The muse for this series lives in discarded materials, once valued now unwanted. Made from a library of cultural fodder with seemingly nothing in common, icons and items once treasured are now trash are on the palate. I resurrect these items to understand.

Mixed Media: Abuelita Tommacita

When my Grandma Tommy died, I inherited her headstrong nature and her costume jewelry.  I didn’t inherit her faith though, and while I untangled roseries from faux pearls I wished her spirit to rest in the vision she had of heaven.  This is my alter, her things mixed with my mothers, mixed with my own.  It is devoted to faith in faiths, to love, laughter and brightness.  May we all rest in goodness despite our differences.

Evo Chip Tribe

Weave a story of history, industrial evolution and culture and you’ll find treasure in trash, our new tribe.  I tried to bring his thoughtful, holistic, familiar, sentimental, nonjudgmental nature into the present tense and he is looking at us like we look at him.  Both natural and man-made, he is touched by nature but is plugged in and wading through the wires.

Midas Klimt

When I found the burl carving, his face reminded me of the wise men, the one who gave gold, knowing that the material was necessary.  Yet it’s a tricky thing wealth?  You want it, but it doesn’t always bring happiness, or satisfaction.  But if you don’t have any then you’re likely suffering. Juxtaposing his venerable face with the textural elements of Gustav Klimt, who used gold leaf and pattern invoked opulence, decadence painted the quintessential attraction to objects of worth.  In contrast the title invokes the mythical King Midas’ greed which lead to his heavy metal demise.  This piece is their lovechild, seemingly benign yet unnatural and curious.

Aphrodite Rising

As an artist we’re taught about the “gaze” and I’ve felt it, lived through the good and bad of it.  I see feminine beauty as idealized, taboo, private, sacred, ancient, worshiped, judged and vilified all at once. Imagery forces us into “boxes” like virgin, mother, whore, witch, or crone. When you look at this piece do you look closer, are you staring and look away feeling love, shame, fascination, desire, regret, anger, is it sexist?  I see contradictions in messaging, be beautiful but be forbidden, be strong yet remain vulnerable.  I’m ok with being all of these things, I am lopsided, I am a happy and angry woman, I am ok and you are too.
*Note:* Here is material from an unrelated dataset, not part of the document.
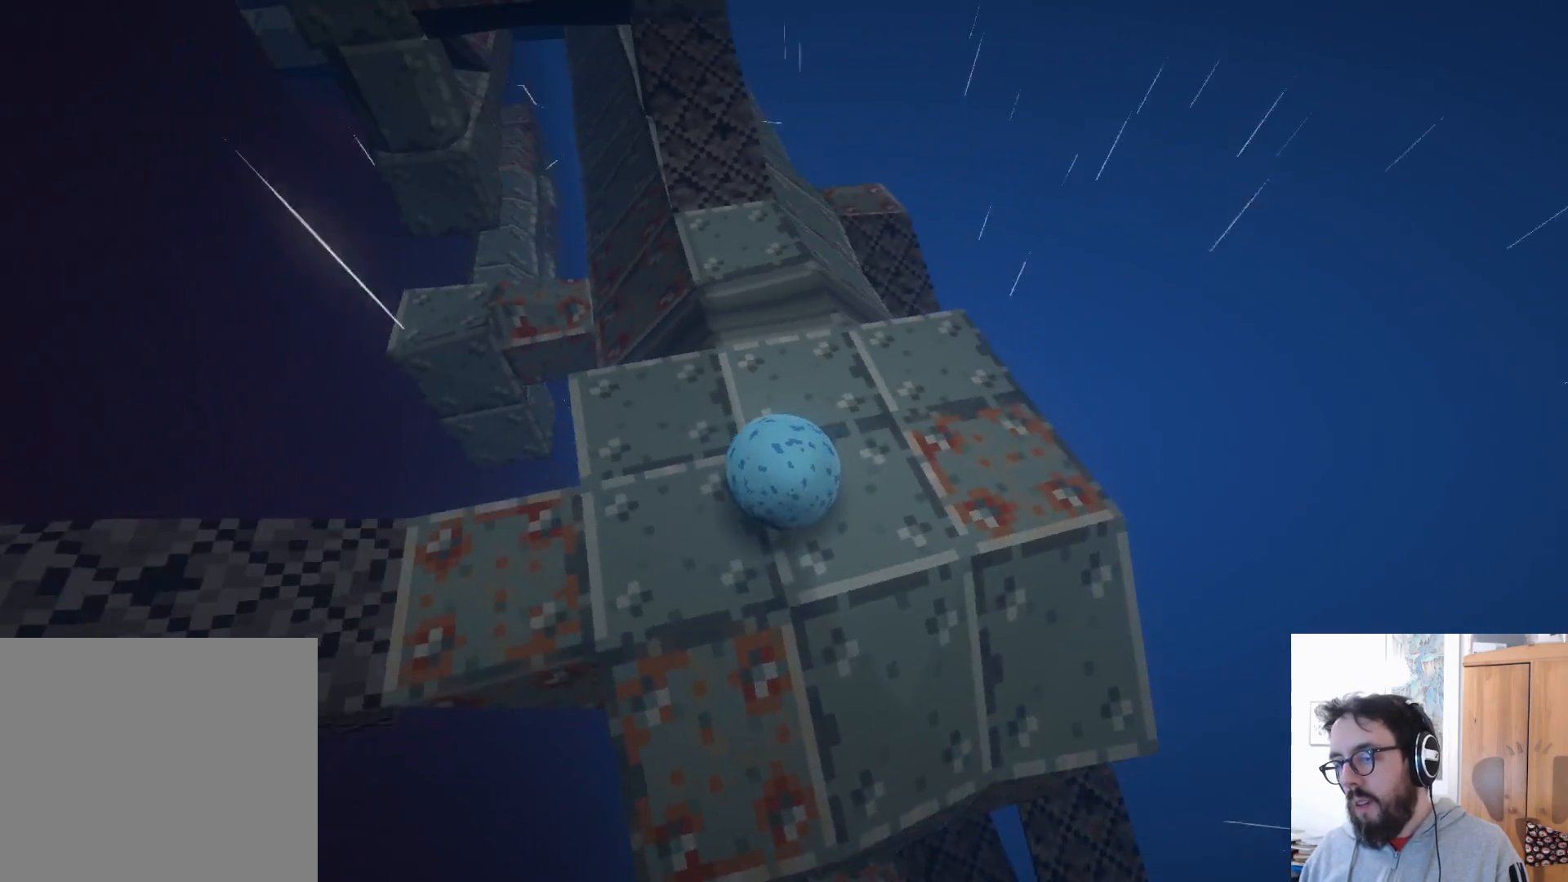
{"dt_ms": 500, "buttons": [], "left_stick": "right", "right_stick": "down-left", "events": [[33, "left_stick", "down-right"], [100, "right_stick", "center"], [233, "right_stick", "down-left"], [350, "left_stick", "right"]]}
Minerva Plays Well With Others

I’m walking and admiring the beauty of life on our planet, basking in the effortless cycles of growth and death that earth provides.  This altar’s central symbol is an Owl who represents Minerva the goddess of wisdom guiding us towards life, its cycles and knowing.  But plastic leaves, broken strands of old broken jewelry?  Do they represent life or are they part of the refuse that wisdom and life are drowning in.  Quirky.